Currently, for most of carmakers, ADAS Vision systems have a status very closed from the black box status. Unfortunately, these systems are facing “the world” and its set of infinite use cases. That is why it is very difficult and expensive for us to specify and to validate ADAS system. It is becoming critical if we are looking at safety ADAS application like AEB and it is becoming impossible to manage when we are jumping to Autonomous Vehicle application. Even if we assumed that a sensing technology for the autonomous vehicle was now available, which is far from being the case, we do not yet have methods, tools, technologies to validate it. The goal of this “image sensor and processing” laboratory is to develop methods, tools, and technologies to bring back the validation of the Environment Perception Function of the vision system in a finite set of use cases, that can be validate as much as possible with “indoor” test benches. We are currently focusing on design and evaluation of HDR image sensor in this aim. The question is: “What are the features of the HDR image sensor OECF to make it possible to fully validate each in vehicle integrated camera sensor on an industrial bench?”

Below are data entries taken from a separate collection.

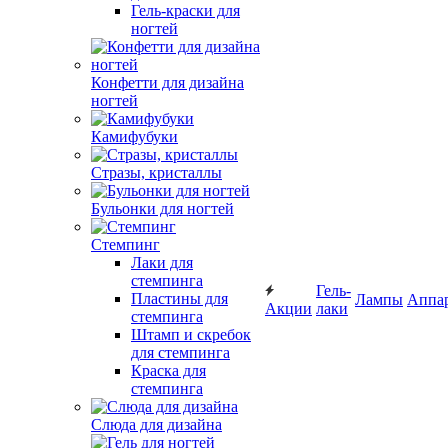
Гель-краски для
ногтей
Конфетти для дизайна
ногтей
Камифубуки
Стразы, кристаллы
Бульонки для ногтей
Стемпинг
Лаки для
стемпинга
Гель-
Пластины для
Лампы
Аппа
Акции
лаки
стемпинга
Штамп и скребок
для стемпинга
Краска для
стемпинга
Слюда для дизайна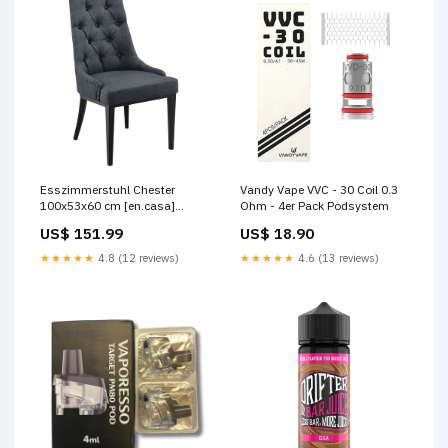
Esszimmerstuhl Chester
Vandy Vape VVC - 30 Coil 0.3
100x53x60 cm [en.casa]
Ohm - 4er Pack Podsystem
Farbe:Senfgelb
US$ 151.99
US$ 18.90
★★★★★
4.8 (12 reviews)
★★★★★
4.6 (13 reviews)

The past and current challenge is all about creating a tool for a thorough validation of the Environment Perception Function of the Machine vision camera system. The necessary precondition is the split of camera system in two blocks: the camera sensor block and the image processing block. The first step of the challenge is to find out a way to bring in the market of machine vision system, HDR camera sensor which have a fixed and known OECF fully independent of the luminous road conditions. Technologies which enable this kind of fixed OECF are available, but it is very challenging for many reasons to ensure these technologies are used by our TIER 1’s and camera system makers.
Q: You have also worked on driver’ drowsiness detection and one of the panels as AutoSens will explore how sensing can change the future of the in-cabin experience. What do you see as the future here?
I’m probably not up to date on this subject anymore. What struck me the most about driver’s drowsiness was the incredible variability of human behaviour, whether for driving parameters (Steering angle, vehicle trajectory …) or physiological parameters (EEG, eyelid blinks …). So, if Autonomous Vehicle application, at an intermediate stage of autonomy, required knowledge on the driver’s level of alertness, my best guess would be on the use of kind of connected monitoring bracelet of physiological parameters. Each driver having to tune this monitoring bracelet to his/her own values and thresholds.
Q: What are you most looking forward to about speaking in-person at AutoSens in Brussels?
Bringing to the attention of a greater number of people, the criterion of iSNR to have in return their point of view on the subject. And of course, to meet people again, I have not met for a while because of Pandemic, and to meet new ones.